Danny Gittings of the University of Hong Kong criticised Li's opinion on the NPCSC's powers of interpretation as "unnecessarily broad" and a "pre-emptive cringe". He suggested that Li could have simply concluded that the particular interpretation in question was lawful, rather than state that the NPCSC had no restrictions of any kind on its interpretive power, a ruling which far exceeded what was necessary to decide Lau. He criticised each of the judges of the CFA, including Bokhary, for being "willing to make such damaging concessions in order to avoid another confrontation in China". He analysed the court's decision as paving the way for the NPCSC's second interpretation of the Basic Law in connection with Donald Tsang's appointment as Chief Executive for two years in 2005.
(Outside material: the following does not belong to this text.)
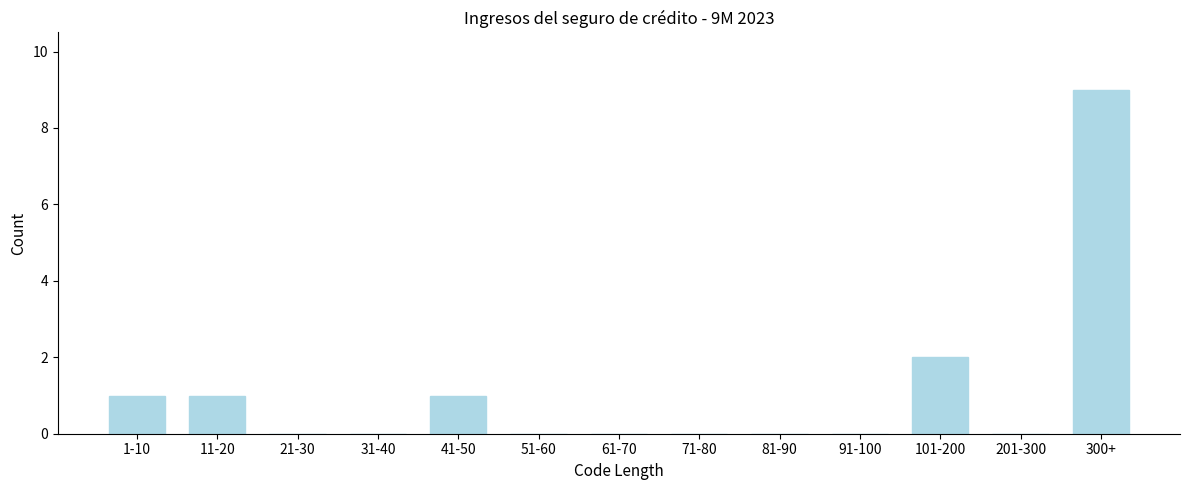

Reading left to right, what are all the values shown in this chart?

1-10=1	11-20=1	21-30=0	31-40=0	41-50=1	51-60=0	61-70=0	71-80=0	81-90=0	91-100=0	101-200=2	201-300=0	300+=9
Gittings' colleague Albert Chen was less pessimistic about the CFA's ruling. He admitted the possibility that frequent use of interpretation powers by the NPCSC could easily harm the autonomy of Hong Kong courts and public confidence therein. However, he pointed out that in Hong Kong, just as in other jurisdictions, constitutional law comprises not just the "bones" of the written text itself, but also the "flesh" of constitutional conventions which "buil[d] upon practices, habits, customs, and legitimate expectations" and "evolve gradually to supplement the formal provisions". In Chen's view, the evolving constitutional convention in Hong Kong seemed to be that the NPCSC refrains from interpreting the Basic Law on its own initiative, but only does so when requested by Hong Kong's executive or judicial branches. The conditions for the judicial branch to request an interpretation is delineated by the Basic Law and the referral tests defined in Ng Ka Ling, while the executive branch itself refrains from requesting interpretation except with significant support from the legislature or public opinion.